Transfer reactions as a Tool in Nuclear Astrophysics

TL;DR

This paper reviews how transfer reactions serve as an indirect method to determine nuclear reaction rates crucial for understanding stellar evolution, especially when direct measurements are impractical due to low cross-sections or radioactive nuclei.

Contribution

It provides a comprehensive overview of the transfer reaction method, including its theoretical basis and recent experimental applications in nuclear astrophysics.

Findings

Transfer reactions effectively measure spectroscopic properties of nuclei.

Recent experiments demonstrate the method's utility in key astrophysical reactions.

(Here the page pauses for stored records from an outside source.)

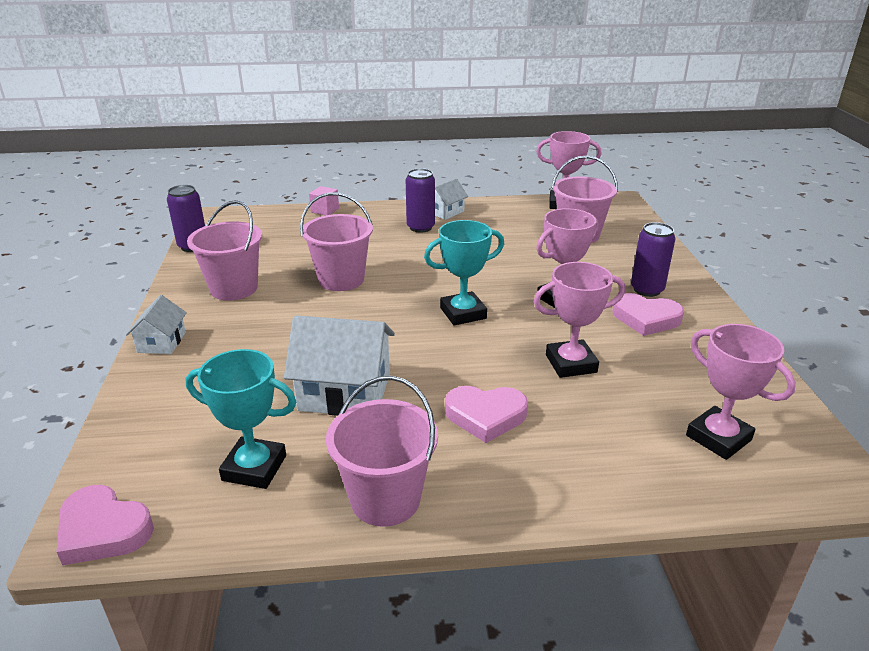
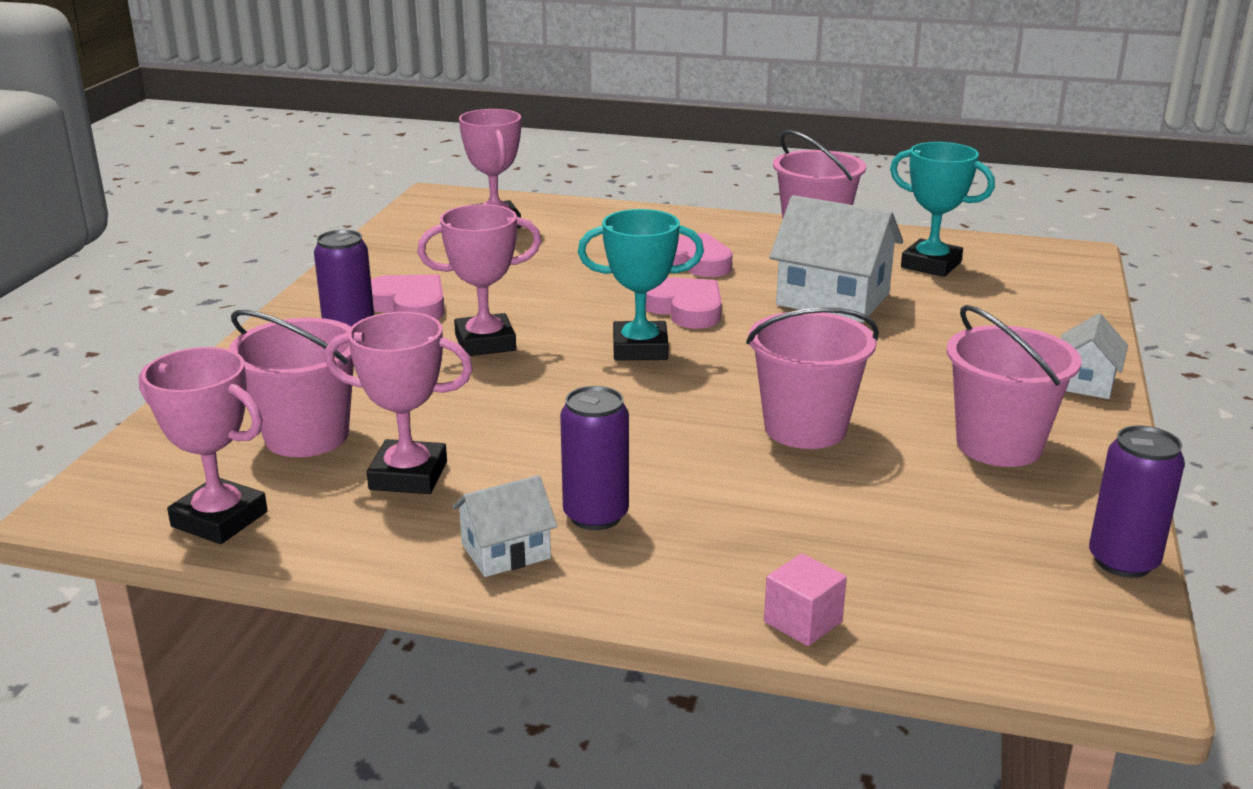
camera: 160 degrees left, 5 degrees down
pink heart [57,485,154,565] -> pink heart moved to [646,277,722,329]
pink trophy [533,262,625,378] -> pink trophy moved to [325,312,473,494]

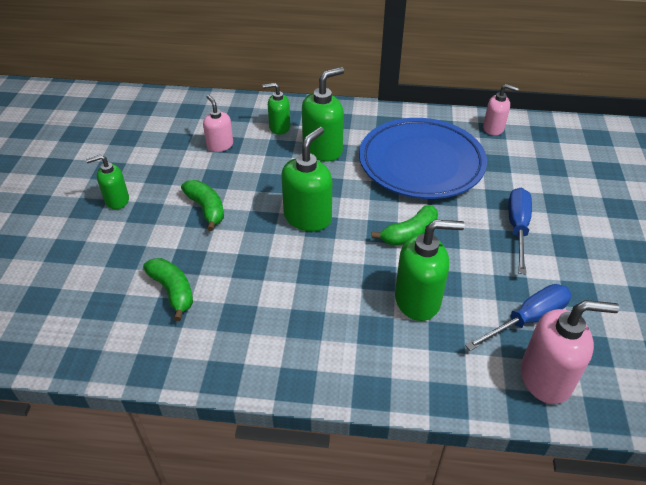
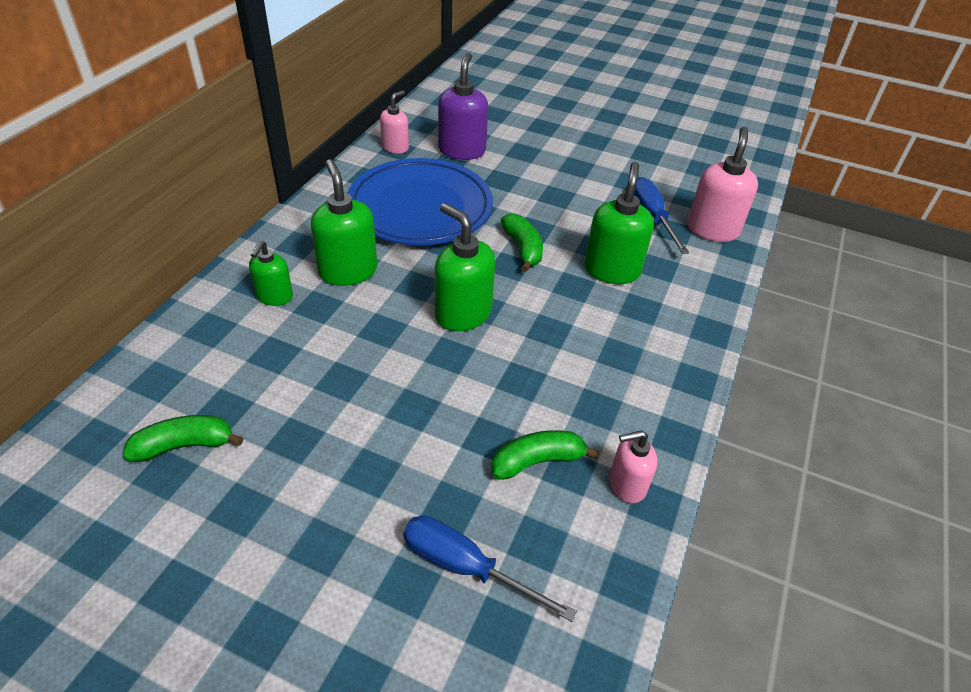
camera: 75 degrees left, 0 degrees up
green soap dispenser [86,154,129,209] -> none
green banana [181,180,224,231] -> green banana moved to [123,415,243,462]
pink soap dispenser [203,95,233,152] -> pink soap dispenser moved to [609,430,658,503]
blue screwdriver [508,188,532,274] -> blue screwdriver moved to [403,515,577,622]
none -> purple soap dispenser [438,53,488,160]

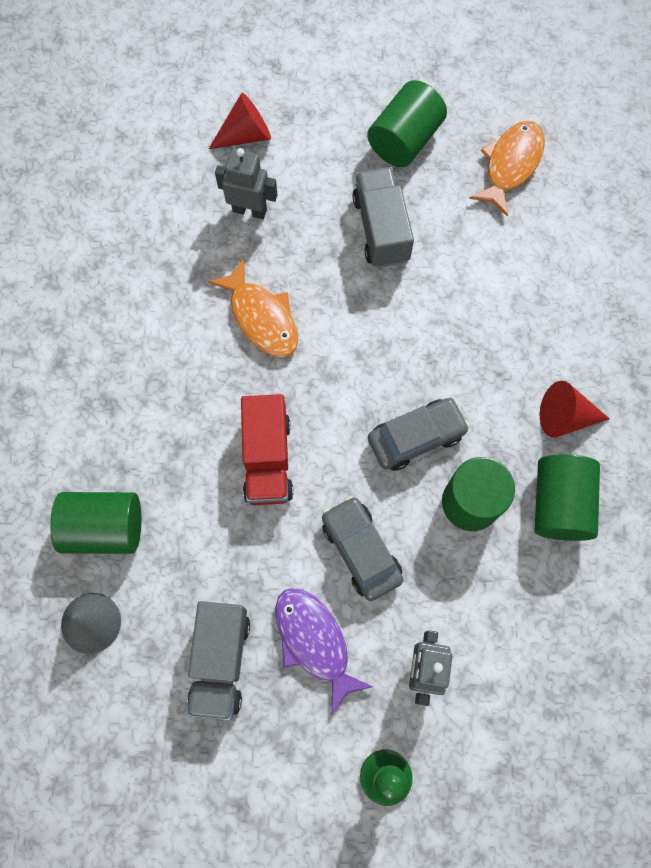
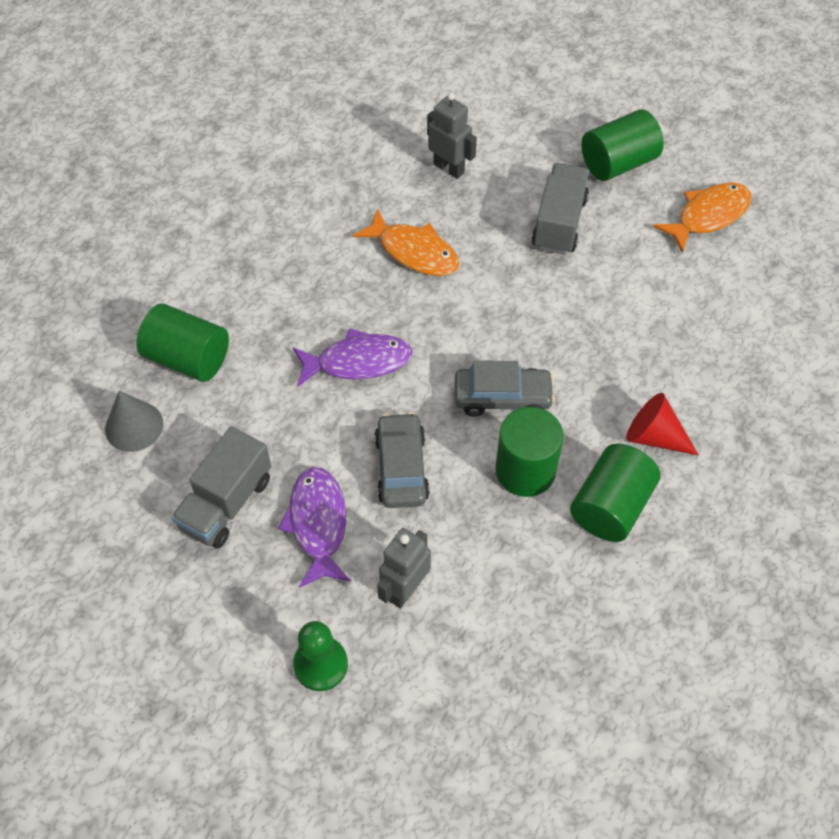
camera: 25 degrees right, 15 degrees down
orange fish [208,259,298,358] -> orange fish turned 45 degrees counterclockwise [353,208,459,276]
red cone [209,93,271,149] -> none
red truck [241,394,293,505] -> purple fish [293,328,413,387]

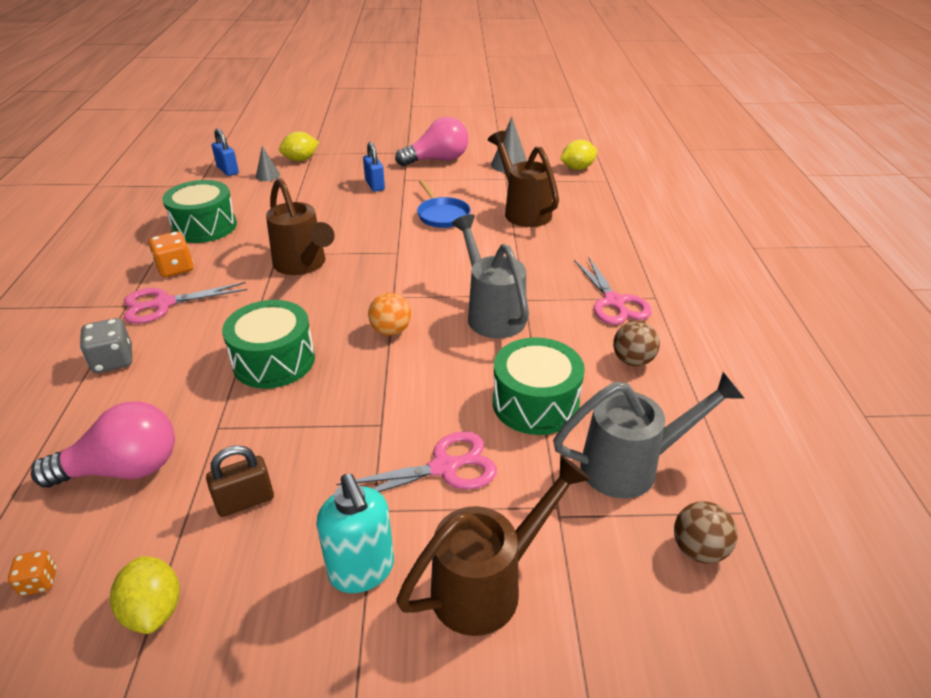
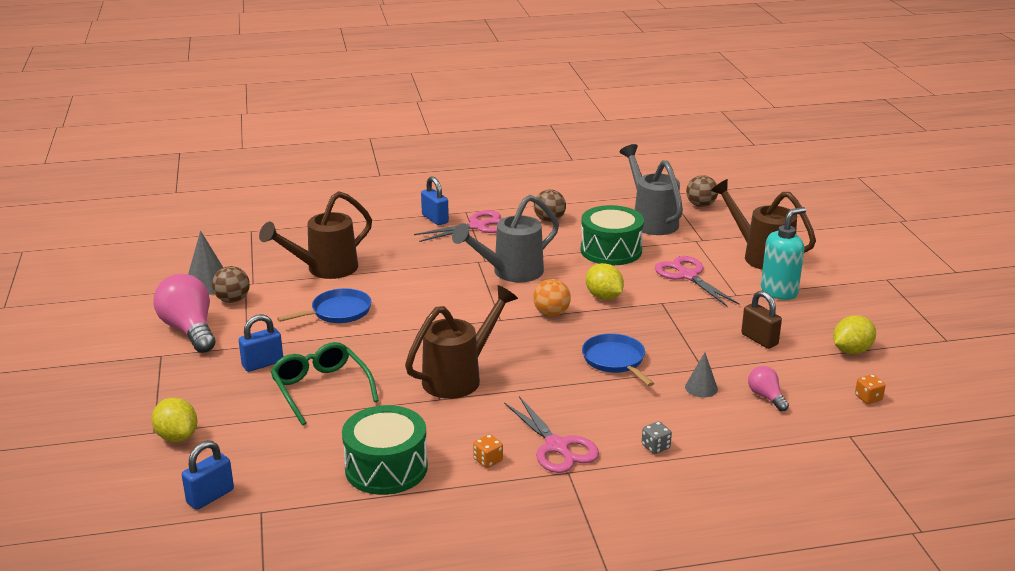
camera: 100 degrees left, 10 degrees down
pink light bulb [31,401,175,488] -> pink light bulb [748,366,789,412], size x0.50
grey dice [80,318,132,373] -> grey dice [642,421,672,454], size x0.59
orange dice [149,232,194,277] -> orange dice [473,434,503,468], size x0.59
green drum [222,300,315,389] -> blue pan [582,333,654,386]
grey cone [256,146,280,181] -> grey cone moved to [685,352,718,398]
yellow lemon [560,140,597,170] -> yellow lemon moved to [586,263,624,300]
none -> brown ball [212,266,250,303]
none -> green glasses [270,342,379,426]
none -> blue padlock [421,176,449,225]

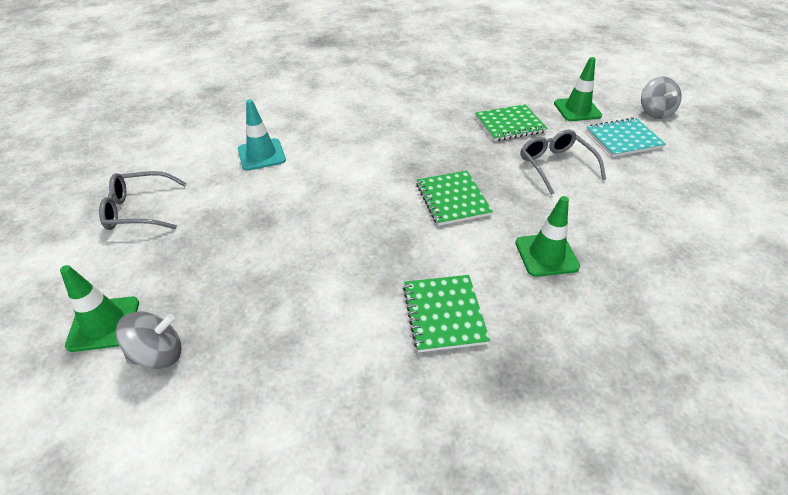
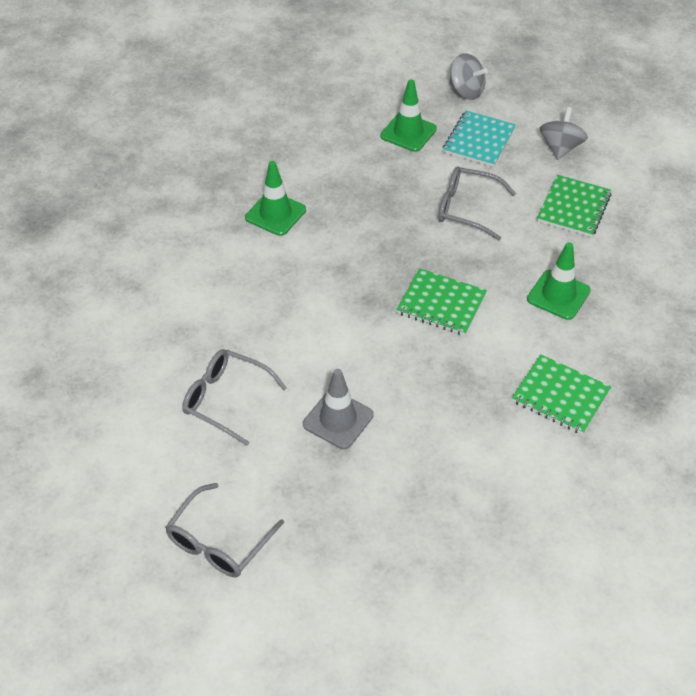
camera: 50 degrees left, 5 degrees up
green traffic cone [60,265,139,352] -> green traffic cone moved to [245,161,306,236]
grey spinning top [116,312,181,369] -> grey spinning top moved to [540,107,588,160]
turquoise traffic cone [238,99,286,171] -> grey glasses [183,349,287,446]
green notebook [475,104,548,141] -> green notebook moved to [537,175,611,237]
none -> grey traffic cone [303,369,373,449]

The approach helps overcome challenges of direct cross-section measurements.

Abstract

Nuclear reaction rates are one of the most important ingredients in describing how stars evolve. The study of the nuclear reactions involved in different astrophysical sites is thus mandatory to address most questions in nuclear astrophysics. Direct measurements of the cross-sections at stellar energies are very challenging - if at all possible. This is essentially due to the very low cross-sections of the reactions of interest (especially when it involves charged particles), and/or to the radioactive nature of many key nuclei. In order to overcome these difficulties, various indirect methods such as the transfer reaction method at energies above or near the Coulomb barrier are used to measure the spectroscopic properties of the involved compound nucleus that are needed to calculate cross-sections or reaction rates of astrophysical interest. In this review, the basic features of the transfer reaction method and the theoretical concept behind are first discussed, then the method is illustrated with recent performed experimental studies of key reactions in nuclear astrophysics.